Copy the passage on the earth's past history from "I shall state" to "the past year.", inclusive, swapping "universally adopted" for "widely accepted".

- _PAGE EXCERPT_
# # # # # # #
I shall state briefly the grounds on which these conclusions are based.
So far as concerns the inorganic fabric of the earth, that view of its past history which is based on the principle of the persistence of all the forces of Nature may be said to be now universally adopted. This teaches that the almost infinite variety of natural phenomena arises from new combinations of old forms of matter, under the action of new combinations of old forms of force. Its recognition has, however, been comparatively recent, and is in a great measure due to the teachings of that eminent geologist, the late Sir Charles Lyell, whom we have lost during the past year.
When we look back by the help of geological science to the more remote past, through the epochs immediately preceding our own, we find evidence of marine animals—which lived, were reproduced, and died—possessed of organs proving that they were under the influence of the heat and light of the sun; of seas whose waves rose before the winds, breaking down cliffs, and forming beaches of bowlders and pebbles; of tides and currents spreading out banks of sand and mud, on which are left the impress of the ripple of the water, of drops of rain, and of the tracks of animals; and all these appearances are precisely similar to those we observe at the present day as the result of forces which we see actually in operation. Every successive stage, as we recede in the past history of the earth, teaches the same lesson. The forces which are now at work, whether in degrading the surface by the action of seas, rivers, or frosts, and in transporting its fragments into the sea, or in reconstituting the land by raising beds laid out in the depth of the ocean, are traced by similar effects as having continued in action from the earliest times.
Thus pushing back our inquiries we at last reach the point where the apparent cessation of terrestrial conditions such as now exist requires us to consider the relation in which our planet stands to other bodies in celestial space; and, vast though the gulf be that separates us from these, science has been able to bridge it. By means of spectroscopic analysis it has been established that the constituent elements of the sun and other heavenly bodies are substantially the same as those of the earth. The examination of the meteorites which have fallen on the earth from the interplanetary spaces shows that they also contain nothing foreign to the constituents of the earth. The inference seems legitimate, corroborated as it is by the manifest physical connection between the sun and the planetary bodies circulating around it, that the whole solar system is formed of the same descriptions of matter, and subject to the same general physical laws. These conclusions further support the supposition that the earth and other planets have been formed by the aggregation of matter once diffused in space around the sun; that the first consequence of this aggregation was to develop intense heat in the consolidating masses; that the heat thus generated in the terrestrial sphere was subsequently lost by radiation; and that the surface cooled and became a solid crust, leaving a central nucleus of much higher temperature within. The earth's surface appears now to have reached a temperature which is virtually fixed, and on which the gain of heat from the sun is, on the whole, just compensated by the loss by radiation into surrounding space.
# # # # # # #
- _RECORDED DATA_
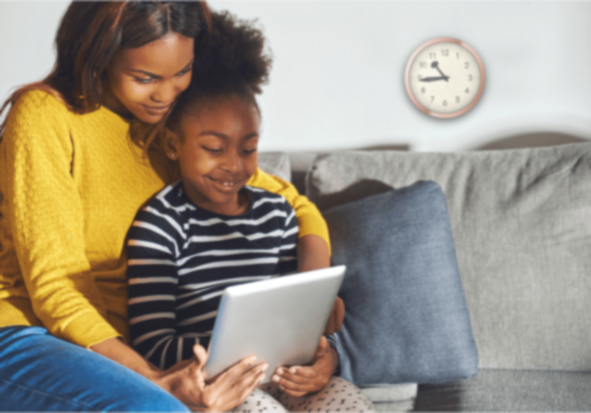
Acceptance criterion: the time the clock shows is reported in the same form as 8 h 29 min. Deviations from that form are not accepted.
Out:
10 h 44 min
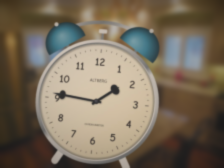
# # # # # # #
- _SOLVED PROBLEM_
I shall state briefly the grounds on which these conclusions are based.
So far as concerns the inorganic fabric of the earth, that view of its past history which is based on the principle of the persistence of all the forces of Nature may be said to be now widely accepted. This teaches that the almost infinite variety of natural phenomena arises from new combinations of old forms of matter, under the action of new combinations of old forms of force. Its recognition has, however, been comparatively recent, and is in a great measure due to the teachings of that eminent geologist, the late Sir Charles Lyell, whom we have lost during the past year.